* WHAT YOU ARE ASKED TO DO:
Reproduce the data below in full and exclude every picture.

* INPUT FOR THIS TASK:
◇ ◇ ◇ ◇ ◇ ◇ ◇
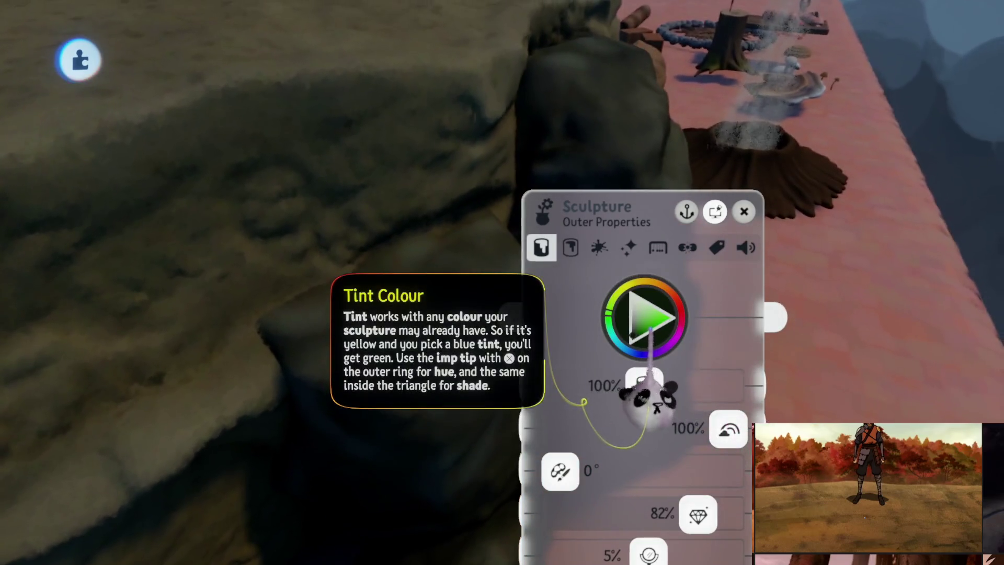
{"action": "left_click", "coordinate": [633, 335]}
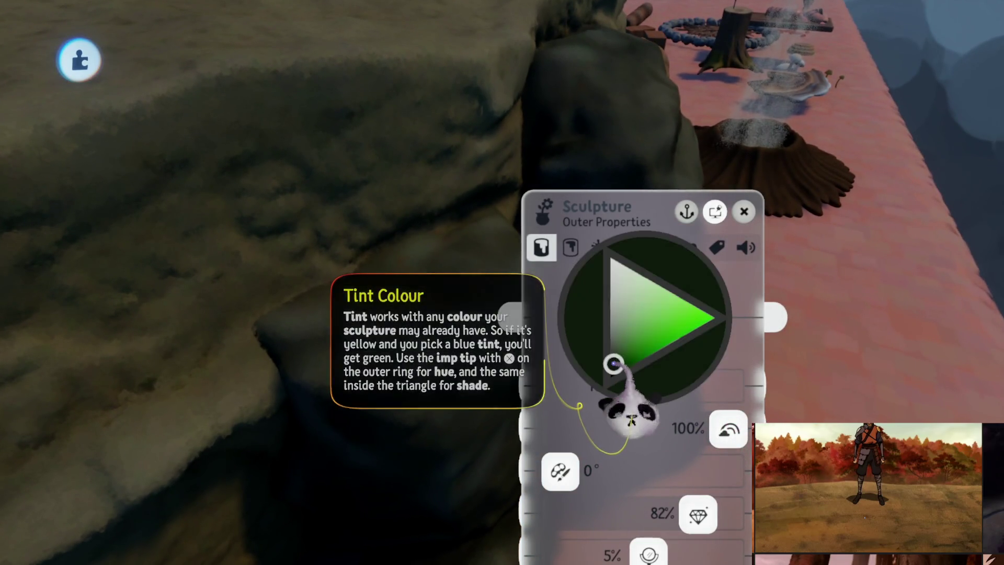
{"action": "left_click_drag", "start_coordinate": [617, 361], "coordinate": [617, 365]}
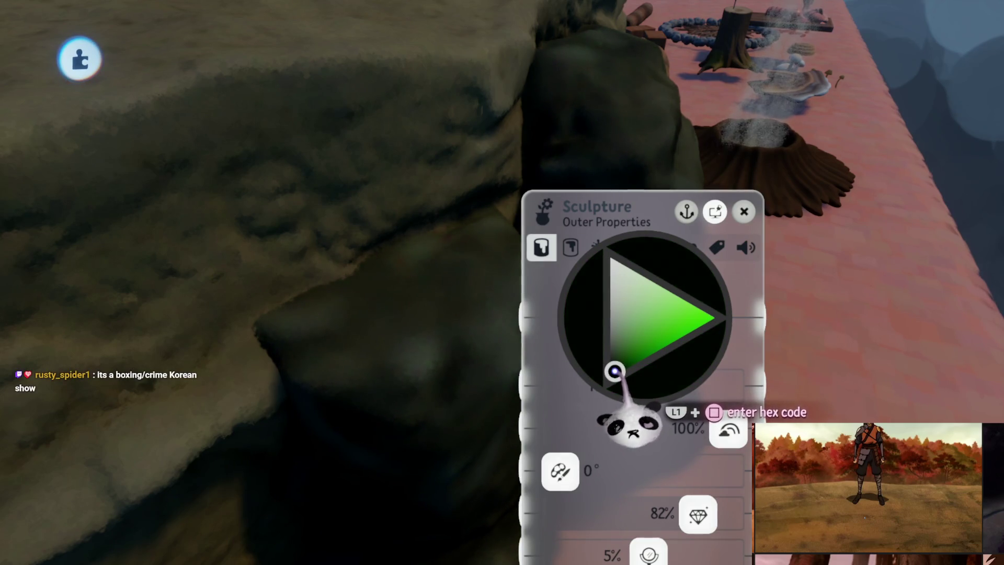
{"action": "left_click", "coordinate": [613, 370]}
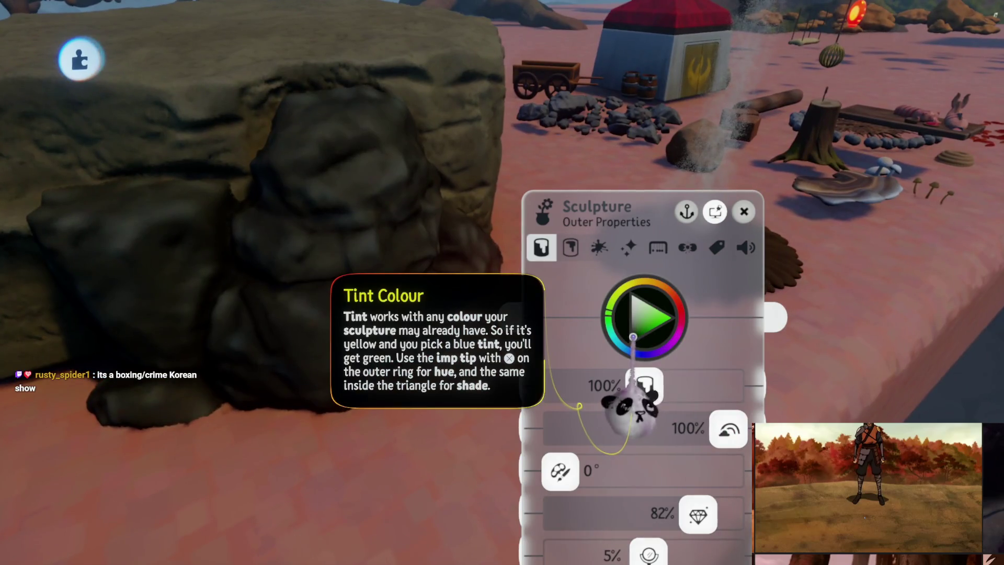
{"action": "left_click", "coordinate": [633, 337]}
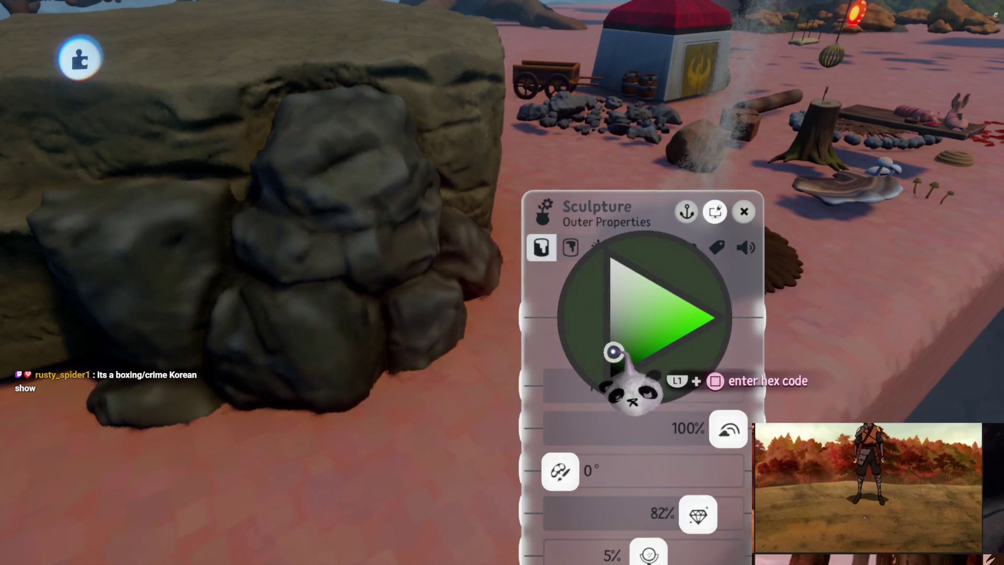
{"action": "left_click", "coordinate": [617, 356]}
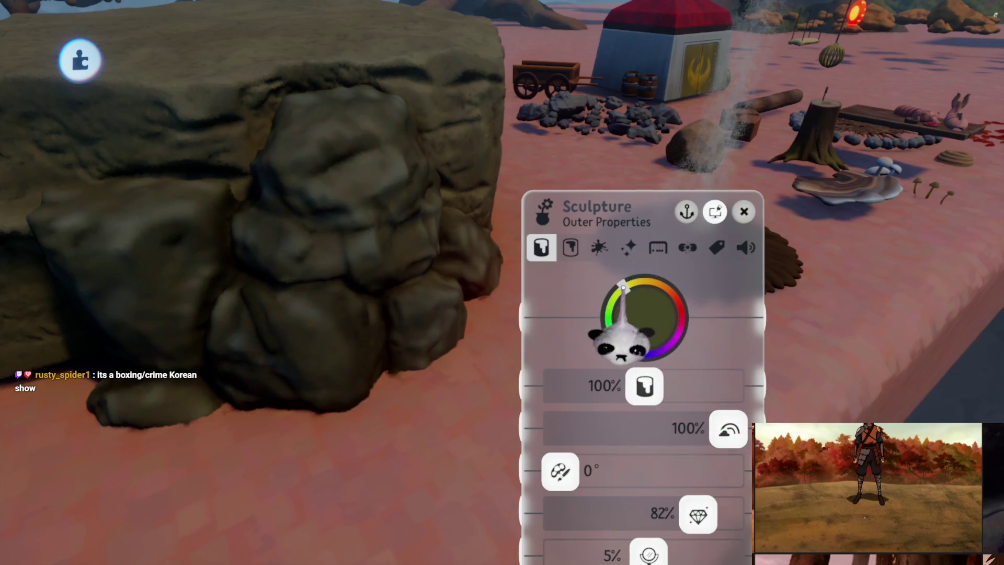
{"action": "key", "text": "Escape"}
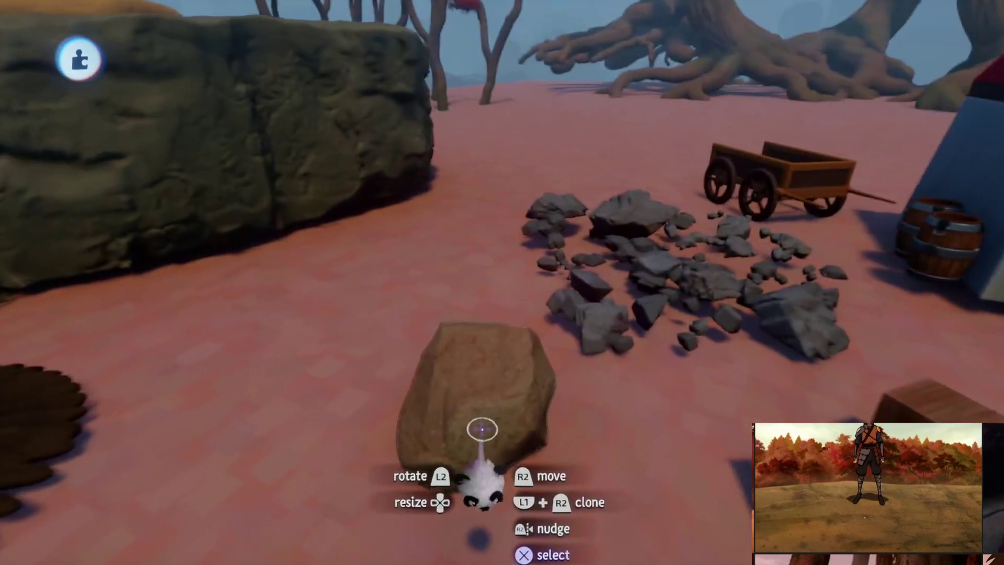
Step: Delete the brown boulder and the grey rubble pile beside the cart
{"action": "key", "text": "Delete"}
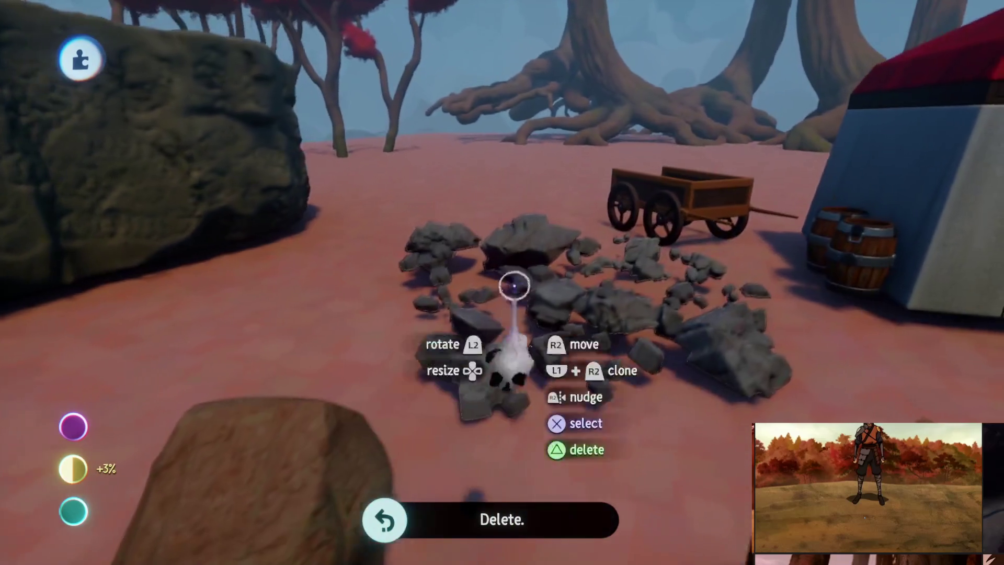
{"action": "key", "text": "Delete"}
◇ ◇ ◇ ◇ ◇ ◇ ◇
* EXERCISE RESPONSE:
{"action": "left_click", "coordinate": [633, 335]}
{"action": "left_click_drag", "start_coordinate": [617, 361], "coordinate": [617, 365]}
{"action": "left_click", "coordinate": [613, 370]}
{"action": "left_click", "coordinate": [633, 337]}
{"action": "left_click", "coordinate": [617, 356]}
{"action": "key", "text": "Escape"}
Step: Delete the brown boulder and the grey rubble pile beside the cart
{"action": "key", "text": "Delete"}
{"action": "key", "text": "Delete"}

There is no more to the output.